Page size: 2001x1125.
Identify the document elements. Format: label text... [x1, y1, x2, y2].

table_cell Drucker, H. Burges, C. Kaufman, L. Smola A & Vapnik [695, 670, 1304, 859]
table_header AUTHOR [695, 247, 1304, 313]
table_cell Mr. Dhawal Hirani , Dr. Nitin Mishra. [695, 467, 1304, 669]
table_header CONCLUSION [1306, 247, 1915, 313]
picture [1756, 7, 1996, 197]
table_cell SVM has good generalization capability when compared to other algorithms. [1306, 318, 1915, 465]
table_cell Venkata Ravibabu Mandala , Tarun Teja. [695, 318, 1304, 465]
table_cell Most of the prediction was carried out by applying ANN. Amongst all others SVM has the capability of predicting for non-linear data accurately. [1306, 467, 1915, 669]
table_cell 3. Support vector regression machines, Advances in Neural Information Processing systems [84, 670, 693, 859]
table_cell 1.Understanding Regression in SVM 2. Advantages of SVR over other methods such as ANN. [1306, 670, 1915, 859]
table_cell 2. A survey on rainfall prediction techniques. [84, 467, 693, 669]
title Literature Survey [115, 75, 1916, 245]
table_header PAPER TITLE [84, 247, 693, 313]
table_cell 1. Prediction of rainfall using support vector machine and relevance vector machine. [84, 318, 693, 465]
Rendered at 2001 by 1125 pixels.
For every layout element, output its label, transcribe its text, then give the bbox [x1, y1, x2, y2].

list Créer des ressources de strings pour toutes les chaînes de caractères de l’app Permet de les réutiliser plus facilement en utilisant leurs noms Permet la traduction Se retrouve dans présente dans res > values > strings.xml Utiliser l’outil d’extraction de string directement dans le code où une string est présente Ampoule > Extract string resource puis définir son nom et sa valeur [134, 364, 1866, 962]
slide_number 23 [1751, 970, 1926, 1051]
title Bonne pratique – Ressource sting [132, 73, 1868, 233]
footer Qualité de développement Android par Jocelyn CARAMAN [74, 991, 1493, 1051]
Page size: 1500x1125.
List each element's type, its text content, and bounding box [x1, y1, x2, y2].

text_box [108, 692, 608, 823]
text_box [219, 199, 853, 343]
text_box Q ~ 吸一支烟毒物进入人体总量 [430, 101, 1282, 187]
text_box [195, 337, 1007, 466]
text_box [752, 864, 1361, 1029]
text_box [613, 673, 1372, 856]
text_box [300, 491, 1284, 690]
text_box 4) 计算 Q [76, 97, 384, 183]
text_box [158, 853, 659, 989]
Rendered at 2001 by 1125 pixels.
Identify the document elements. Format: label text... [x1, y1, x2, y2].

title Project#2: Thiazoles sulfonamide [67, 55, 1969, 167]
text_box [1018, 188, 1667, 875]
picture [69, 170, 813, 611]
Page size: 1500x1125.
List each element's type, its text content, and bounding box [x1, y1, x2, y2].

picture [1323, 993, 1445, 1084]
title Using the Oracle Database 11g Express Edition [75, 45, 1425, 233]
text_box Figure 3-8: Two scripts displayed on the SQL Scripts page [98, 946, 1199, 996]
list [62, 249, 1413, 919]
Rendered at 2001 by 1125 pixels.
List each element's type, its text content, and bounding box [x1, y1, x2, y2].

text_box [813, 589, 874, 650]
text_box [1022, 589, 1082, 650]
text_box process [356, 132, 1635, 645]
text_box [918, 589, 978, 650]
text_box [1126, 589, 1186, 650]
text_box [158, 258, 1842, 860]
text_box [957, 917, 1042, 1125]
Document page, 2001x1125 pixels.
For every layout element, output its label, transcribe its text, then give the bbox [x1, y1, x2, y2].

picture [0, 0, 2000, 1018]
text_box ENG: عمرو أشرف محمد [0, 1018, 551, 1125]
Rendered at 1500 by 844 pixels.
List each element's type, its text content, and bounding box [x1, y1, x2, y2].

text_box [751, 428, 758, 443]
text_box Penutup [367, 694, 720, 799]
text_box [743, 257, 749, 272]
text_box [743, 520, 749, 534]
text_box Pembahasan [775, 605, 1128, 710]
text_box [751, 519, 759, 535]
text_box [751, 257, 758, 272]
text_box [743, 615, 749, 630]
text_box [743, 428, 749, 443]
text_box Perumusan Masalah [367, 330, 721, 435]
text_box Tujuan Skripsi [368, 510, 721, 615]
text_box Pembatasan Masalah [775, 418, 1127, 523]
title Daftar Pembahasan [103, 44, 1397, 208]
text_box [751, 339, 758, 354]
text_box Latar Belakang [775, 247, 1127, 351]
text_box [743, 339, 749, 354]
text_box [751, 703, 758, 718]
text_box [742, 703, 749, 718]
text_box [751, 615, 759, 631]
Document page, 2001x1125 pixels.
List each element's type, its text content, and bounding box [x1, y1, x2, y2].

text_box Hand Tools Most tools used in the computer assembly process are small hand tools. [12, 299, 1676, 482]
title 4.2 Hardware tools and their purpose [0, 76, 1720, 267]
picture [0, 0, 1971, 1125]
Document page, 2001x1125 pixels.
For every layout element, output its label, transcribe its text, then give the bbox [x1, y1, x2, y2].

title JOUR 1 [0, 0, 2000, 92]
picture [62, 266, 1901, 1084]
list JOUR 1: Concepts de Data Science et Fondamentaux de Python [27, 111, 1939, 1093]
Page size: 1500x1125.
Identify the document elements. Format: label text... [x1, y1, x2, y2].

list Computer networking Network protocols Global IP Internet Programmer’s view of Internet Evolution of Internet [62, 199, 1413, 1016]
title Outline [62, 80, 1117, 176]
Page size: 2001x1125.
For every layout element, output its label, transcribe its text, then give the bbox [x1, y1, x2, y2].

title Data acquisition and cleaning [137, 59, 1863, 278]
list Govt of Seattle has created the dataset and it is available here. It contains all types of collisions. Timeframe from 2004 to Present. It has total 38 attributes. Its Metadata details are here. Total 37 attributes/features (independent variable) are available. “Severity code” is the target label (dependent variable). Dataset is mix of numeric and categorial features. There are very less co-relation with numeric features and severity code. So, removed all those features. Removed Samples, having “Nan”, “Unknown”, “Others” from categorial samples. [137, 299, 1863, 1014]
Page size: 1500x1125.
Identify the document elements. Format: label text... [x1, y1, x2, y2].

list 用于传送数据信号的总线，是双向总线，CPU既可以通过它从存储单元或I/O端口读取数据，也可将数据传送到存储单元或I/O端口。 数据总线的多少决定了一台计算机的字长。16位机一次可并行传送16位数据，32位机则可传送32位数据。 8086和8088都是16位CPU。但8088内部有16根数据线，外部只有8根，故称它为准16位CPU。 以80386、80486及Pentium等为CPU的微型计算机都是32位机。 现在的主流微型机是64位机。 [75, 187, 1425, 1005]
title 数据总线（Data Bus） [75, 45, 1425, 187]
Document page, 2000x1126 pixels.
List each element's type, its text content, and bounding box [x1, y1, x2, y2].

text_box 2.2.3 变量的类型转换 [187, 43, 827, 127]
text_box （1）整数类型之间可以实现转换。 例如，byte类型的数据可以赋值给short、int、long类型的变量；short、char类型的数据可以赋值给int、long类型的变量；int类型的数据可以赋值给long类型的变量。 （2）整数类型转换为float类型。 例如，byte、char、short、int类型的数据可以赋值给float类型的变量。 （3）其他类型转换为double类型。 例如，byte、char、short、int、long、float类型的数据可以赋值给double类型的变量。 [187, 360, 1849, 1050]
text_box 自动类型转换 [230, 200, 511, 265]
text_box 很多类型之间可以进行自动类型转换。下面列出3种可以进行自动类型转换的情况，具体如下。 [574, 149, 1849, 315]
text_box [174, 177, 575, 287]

________________________

◆ EXERCISE OBJECTIVE
The records above are to be repeated exactly, in their entirety.

◆ EXPECTED ANSWER
Page size: 2001x1125.
Identify the document elements. Format: label text... [x1, y1, x2, y2].

table_cell Drucker, H. Burges, C. Kaufman, L. Smola A & Vapnik [695, 670, 1304, 859]
table_header AUTHOR [695, 247, 1304, 313]
table_cell Mr. Dhawal Hirani , Dr. Nitin Mishra. [695, 467, 1304, 669]
table_header CONCLUSION [1306, 247, 1915, 313]
picture [1756, 7, 1996, 197]
table_cell SVM has good generalization capability when compared to other algorithms. [1306, 318, 1915, 465]
table_cell Venkata Ravibabu Mandala , Tarun Teja. [695, 318, 1304, 465]
table_cell Most of the prediction was carried out by applying ANN. Amongst all others SVM has the capability of predicting for non-linear data accurately. [1306, 467, 1915, 669]
table_cell 3. Support vector regression machines, Advances in Neural Information Processing systems [84, 670, 693, 859]
table_cell 1.Understanding Regression in SVM 2. Advantages of SVR over other methods such as ANN. [1306, 670, 1915, 859]
table_cell 2. A survey on rainfall prediction techniques. [84, 467, 693, 669]
title Literature Survey [115, 75, 1916, 245]
table_header PAPER TITLE [84, 247, 693, 313]
table_cell 1. Prediction of rainfall using support vector machine and relevance vector machine. [84, 318, 693, 465]
Rendered at 2001 by 1125 pixels.
For every layout element, output its label, transcribe its text, then give the bbox [x1, y1, x2, y2].

list Créer des ressources de strings pour toutes les chaînes de caractères de l’app Permet de les réutiliser plus facilement en utilisant leurs noms Permet la traduction Se retrouve dans présente dans res > values > strings.xml Utiliser l’outil d’extraction de string directement dans le code où une string est présente Ampoule > Extract string resource puis définir son nom et sa valeur [134, 364, 1866, 962]
slide_number 23 [1751, 970, 1926, 1051]
title Bonne pratique – Ressource sting [132, 73, 1868, 233]
footer Qualité de développement Android par Jocelyn CARAMAN [74, 991, 1493, 1051]
Page size: 1500x1125.
List each element's type, its text content, and bounding box [x1, y1, x2, y2].

text_box [108, 692, 608, 823]
text_box [219, 199, 853, 343]
text_box Q ~ 吸一支烟毒物进入人体总量 [430, 101, 1282, 187]
text_box [195, 337, 1007, 466]
text_box [752, 864, 1361, 1029]
text_box [613, 673, 1372, 856]
text_box [300, 491, 1284, 690]
text_box 4) 计算 Q [76, 97, 384, 183]
text_box [158, 853, 659, 989]
Rendered at 2001 by 1125 pixels.
Identify the document elements. Format: label text... [x1, y1, x2, y2].

title Project#2: Thiazoles sulfonamide [67, 55, 1969, 167]
text_box [1018, 188, 1667, 875]
picture [69, 170, 813, 611]
Page size: 1500x1125.
List each element's type, its text content, and bounding box [x1, y1, x2, y2].

picture [1323, 993, 1445, 1084]
title Using the Oracle Database 11g Express Edition [75, 45, 1425, 233]
text_box Figure 3-8: Two scripts displayed on the SQL Scripts page [98, 946, 1199, 996]
list [62, 249, 1413, 919]
Rendered at 2001 by 1125 pixels.
List each element's type, its text content, and bounding box [x1, y1, x2, y2].

text_box [813, 589, 874, 650]
text_box [1022, 589, 1082, 650]
text_box process [356, 132, 1635, 645]
text_box [918, 589, 978, 650]
text_box [1126, 589, 1186, 650]
text_box [158, 258, 1842, 860]
text_box [957, 917, 1042, 1125]
Document page, 2001x1125 pixels.
For every layout element, output its label, transcribe its text, then give the bbox [x1, y1, x2, y2].

picture [0, 0, 2000, 1018]
text_box ENG: عمرو أشرف محمد [0, 1018, 551, 1125]
Rendered at 1500 by 844 pixels.
List each element's type, its text content, and bounding box [x1, y1, x2, y2].

text_box [751, 428, 758, 443]
text_box Penutup [367, 694, 720, 799]
text_box [743, 257, 749, 272]
text_box [743, 520, 749, 534]
text_box Pembahasan [775, 605, 1128, 710]
text_box [751, 519, 759, 535]
text_box [751, 257, 758, 272]
text_box [743, 615, 749, 630]
text_box [743, 428, 749, 443]
text_box Perumusan Masalah [367, 330, 721, 435]
text_box Tujuan Skripsi [368, 510, 721, 615]
text_box Pembatasan Masalah [775, 418, 1127, 523]
title Daftar Pembahasan [103, 44, 1397, 208]
text_box [751, 339, 758, 354]
text_box Latar Belakang [775, 247, 1127, 351]
text_box [743, 339, 749, 354]
text_box [751, 703, 758, 718]
text_box [742, 703, 749, 718]
text_box [751, 615, 759, 631]
Document page, 2001x1125 pixels.
List each element's type, its text content, and bounding box [x1, y1, x2, y2].

text_box Hand Tools Most tools used in the computer assembly process are small hand tools. [12, 299, 1676, 482]
title 4.2 Hardware tools and their purpose [0, 76, 1720, 267]
picture [0, 0, 1971, 1125]
Document page, 2001x1125 pixels.
For every layout element, output its label, transcribe its text, then give the bbox [x1, y1, x2, y2].

title JOUR 1 [0, 0, 2000, 92]
picture [62, 266, 1901, 1084]
list JOUR 1: Concepts de Data Science et Fondamentaux de Python [27, 111, 1939, 1093]
Page size: 1500x1125.
Identify the document elements. Format: label text... [x1, y1, x2, y2].

list Computer networking Network protocols Global IP Internet Programmer’s view of Internet Evolution of Internet [62, 199, 1413, 1016]
title Outline [62, 80, 1117, 176]
Page size: 2001x1125.
For every layout element, output its label, transcribe its text, then give the bbox [x1, y1, x2, y2].

title Data acquisition and cleaning [137, 59, 1863, 278]
list Govt of Seattle has created the dataset and it is available here. It contains all types of collisions. Timeframe from 2004 to Present. It has total 38 attributes. Its Metadata details are here. Total 37 attributes/features (independent variable) are available. “Severity code” is the target label (dependent variable). Dataset is mix of numeric and categorial features. There are very less co-relation with numeric features and severity code. So, removed all those features. Removed Samples, having “Nan”, “Unknown”, “Others” from categorial samples. [137, 299, 1863, 1014]
Page size: 1500x1125.
Identify the document elements. Format: label text... [x1, y1, x2, y2].

list 用于传送数据信号的总线，是双向总线，CPU既可以通过它从存储单元或I/O端口读取数据，也可将数据传送到存储单元或I/O端口。 数据总线的多少决定了一台计算机的字长。16位机一次可并行传送16位数据，32位机则可传送32位数据。 8086和8088都是16位CPU。但8088内部有16根数据线，外部只有8根，故称它为准16位CPU。 以80386、80486及Pentium等为CPU的微型计算机都是32位机。 现在的主流微型机是64位机。 [75, 187, 1425, 1005]
title 数据总线（Data Bus） [75, 45, 1425, 187]
Document page, 2000x1126 pixels.
List each element's type, its text content, and bounding box [x1, y1, x2, y2].

text_box 2.2.3 变量的类型转换 [187, 43, 827, 127]
text_box （1）整数类型之间可以实现转换。 例如，byte类型的数据可以赋值给short、int、long类型的变量；short、char类型的数据可以赋值给int、long类型的变量；int类型的数据可以赋值给long类型的变量。 （2）整数类型转换为float类型。 例如，byte、char、short、int类型的数据可以赋值给float类型的变量。 （3）其他类型转换为double类型。 例如，byte、char、short、int、long、float类型的数据可以赋值给double类型的变量。 [187, 360, 1849, 1050]
text_box 自动类型转换 [230, 200, 511, 265]
text_box 很多类型之间可以进行自动类型转换。下面列出3种可以进行自动类型转换的情况，具体如下。 [574, 149, 1849, 315]
text_box [174, 177, 575, 287]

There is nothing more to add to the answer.